◆ **Given passage**

My zipped pouches were reviewed over at Blonde Ambition.
Thank you Katie, for the lovely review!

The Vintage Haberdashery Mystery Boxes have disappeared from Etsy
…but I do still have one left. Let me know if you’d like it, and I can pop the listing back up just for you. Otherwise it’ll sit on my shelf feeling lonely, until I can find a good home for it.

And now? Buttonholes. Lots of buttonholes.

(And hoping that it doesn’t rain on the four loads of washing currently drying in the garden, because I’ve got no room for all that laundry in the house if the weather decides to chuck it down!)

All hats, all the time…

Felt cloche hat

Okay, that’s not strictly true, and I don’t even really know what I’ve been doing with myself over the last fortnight apart from working a lot and feeling a bit ill, but I have just finished a little flurry of hats, so here they are.

The one above is the colour of a perfect cup of builder’s tea, trimmed with gold lace that took weeks and weeks to arrive from China. I won’t be ordering that lace again, but I’m making good use of it while I’ve got it. This one in particular is very pretty, and I have enough left over for at least one more hat.

◆ **Assignment 1**
Repeat the part of the blog post starting with "The Vintage Haberdashery" and going on through "chuck it down!)".
◆ **Assignment 2**
In the blog post, where did the gold lace used to trim the hat come from?
The material is separate from the blog post and unrelated to it.

◆ **Records shown**
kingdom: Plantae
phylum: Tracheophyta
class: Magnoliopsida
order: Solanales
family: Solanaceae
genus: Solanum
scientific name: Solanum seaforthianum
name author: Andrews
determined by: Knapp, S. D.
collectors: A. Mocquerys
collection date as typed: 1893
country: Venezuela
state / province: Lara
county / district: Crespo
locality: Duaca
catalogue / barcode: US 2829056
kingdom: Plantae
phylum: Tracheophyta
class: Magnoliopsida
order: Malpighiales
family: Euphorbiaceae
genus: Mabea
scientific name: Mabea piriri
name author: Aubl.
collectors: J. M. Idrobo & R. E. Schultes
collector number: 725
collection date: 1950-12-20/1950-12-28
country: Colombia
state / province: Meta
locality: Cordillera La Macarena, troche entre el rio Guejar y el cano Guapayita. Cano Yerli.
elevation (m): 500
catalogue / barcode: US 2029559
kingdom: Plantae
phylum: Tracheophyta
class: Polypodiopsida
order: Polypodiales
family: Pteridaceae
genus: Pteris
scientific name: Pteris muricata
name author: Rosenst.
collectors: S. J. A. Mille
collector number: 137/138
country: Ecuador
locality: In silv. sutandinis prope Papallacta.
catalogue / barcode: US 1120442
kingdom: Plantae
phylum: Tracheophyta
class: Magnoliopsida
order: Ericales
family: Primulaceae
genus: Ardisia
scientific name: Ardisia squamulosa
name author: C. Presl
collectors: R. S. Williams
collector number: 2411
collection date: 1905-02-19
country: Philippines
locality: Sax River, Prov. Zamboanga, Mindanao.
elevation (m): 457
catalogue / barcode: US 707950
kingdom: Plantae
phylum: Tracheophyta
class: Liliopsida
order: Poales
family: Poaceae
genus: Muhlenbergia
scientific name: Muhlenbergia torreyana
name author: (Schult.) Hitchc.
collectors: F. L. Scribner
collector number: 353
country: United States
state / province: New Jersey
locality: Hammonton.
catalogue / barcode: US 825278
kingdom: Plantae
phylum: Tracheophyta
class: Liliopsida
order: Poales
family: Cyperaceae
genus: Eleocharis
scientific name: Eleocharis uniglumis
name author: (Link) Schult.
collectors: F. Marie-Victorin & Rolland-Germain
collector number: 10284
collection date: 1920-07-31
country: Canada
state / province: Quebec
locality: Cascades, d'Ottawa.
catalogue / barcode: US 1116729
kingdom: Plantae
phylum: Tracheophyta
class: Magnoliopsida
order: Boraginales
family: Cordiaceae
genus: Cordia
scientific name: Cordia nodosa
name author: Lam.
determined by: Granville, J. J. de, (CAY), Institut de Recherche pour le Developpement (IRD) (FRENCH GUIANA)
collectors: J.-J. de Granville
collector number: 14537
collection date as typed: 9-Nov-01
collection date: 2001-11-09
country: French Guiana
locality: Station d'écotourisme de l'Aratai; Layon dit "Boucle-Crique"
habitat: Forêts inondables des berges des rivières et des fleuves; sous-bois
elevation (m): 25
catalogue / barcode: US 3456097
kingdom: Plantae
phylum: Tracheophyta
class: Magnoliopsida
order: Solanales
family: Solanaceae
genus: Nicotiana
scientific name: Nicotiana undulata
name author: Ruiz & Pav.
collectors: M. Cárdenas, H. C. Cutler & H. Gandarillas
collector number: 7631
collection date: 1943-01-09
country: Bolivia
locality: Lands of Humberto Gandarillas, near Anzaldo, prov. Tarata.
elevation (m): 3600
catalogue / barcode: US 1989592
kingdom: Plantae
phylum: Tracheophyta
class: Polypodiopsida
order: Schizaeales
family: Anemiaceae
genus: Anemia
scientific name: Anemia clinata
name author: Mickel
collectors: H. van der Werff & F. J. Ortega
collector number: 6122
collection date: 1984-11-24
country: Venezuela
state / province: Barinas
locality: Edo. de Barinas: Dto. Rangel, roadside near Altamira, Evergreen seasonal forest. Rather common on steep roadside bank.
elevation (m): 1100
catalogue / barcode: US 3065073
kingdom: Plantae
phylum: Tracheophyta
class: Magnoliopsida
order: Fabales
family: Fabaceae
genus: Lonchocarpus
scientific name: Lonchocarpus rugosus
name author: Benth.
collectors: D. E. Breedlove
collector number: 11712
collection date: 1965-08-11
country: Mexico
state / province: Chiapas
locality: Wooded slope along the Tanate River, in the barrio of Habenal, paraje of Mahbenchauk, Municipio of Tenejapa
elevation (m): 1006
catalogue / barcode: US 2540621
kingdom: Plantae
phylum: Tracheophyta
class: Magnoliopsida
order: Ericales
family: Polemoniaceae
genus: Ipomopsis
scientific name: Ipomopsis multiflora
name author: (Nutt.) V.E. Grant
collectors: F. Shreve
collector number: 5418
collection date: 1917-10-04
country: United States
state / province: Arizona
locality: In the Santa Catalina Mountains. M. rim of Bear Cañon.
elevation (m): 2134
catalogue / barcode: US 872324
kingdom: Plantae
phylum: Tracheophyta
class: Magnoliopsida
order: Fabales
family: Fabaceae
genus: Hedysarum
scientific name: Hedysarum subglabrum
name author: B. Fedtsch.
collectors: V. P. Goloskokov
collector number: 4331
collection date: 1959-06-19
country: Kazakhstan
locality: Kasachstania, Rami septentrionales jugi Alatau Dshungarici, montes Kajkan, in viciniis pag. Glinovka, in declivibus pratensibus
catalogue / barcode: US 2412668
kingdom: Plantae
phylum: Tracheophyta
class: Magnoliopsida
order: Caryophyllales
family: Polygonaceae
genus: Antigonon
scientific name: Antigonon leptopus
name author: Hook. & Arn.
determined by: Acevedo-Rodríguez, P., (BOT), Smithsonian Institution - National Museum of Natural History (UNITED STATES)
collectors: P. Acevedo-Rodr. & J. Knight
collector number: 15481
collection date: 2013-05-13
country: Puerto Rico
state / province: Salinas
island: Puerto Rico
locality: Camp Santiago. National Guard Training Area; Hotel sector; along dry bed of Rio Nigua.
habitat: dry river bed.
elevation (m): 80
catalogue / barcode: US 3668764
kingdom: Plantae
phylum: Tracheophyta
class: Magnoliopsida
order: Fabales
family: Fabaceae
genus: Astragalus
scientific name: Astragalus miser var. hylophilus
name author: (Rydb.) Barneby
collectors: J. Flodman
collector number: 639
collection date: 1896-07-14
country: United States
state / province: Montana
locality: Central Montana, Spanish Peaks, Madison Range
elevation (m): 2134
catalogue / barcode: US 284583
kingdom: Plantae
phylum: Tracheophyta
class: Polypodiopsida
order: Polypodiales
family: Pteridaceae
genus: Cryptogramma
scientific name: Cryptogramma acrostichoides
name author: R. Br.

◆ **Solution 1**
The Vintage Haberdashery Mystery Boxes have disappeared from Etsy
…but I do still have one left. Let me know if you’d like it, and I can pop the listing back up just for you. Otherwise it’ll sit on my shelf feeling lonely, until I can find a good home for it.

And now? Buttonholes. Lots of buttonholes.

(And hoping that it doesn’t rain on the four loads of washing currently drying in the garden, because I’ve got no room for all that laundry in the house if the weather decides to chuck it down!)

◆ **Solution 2**
China.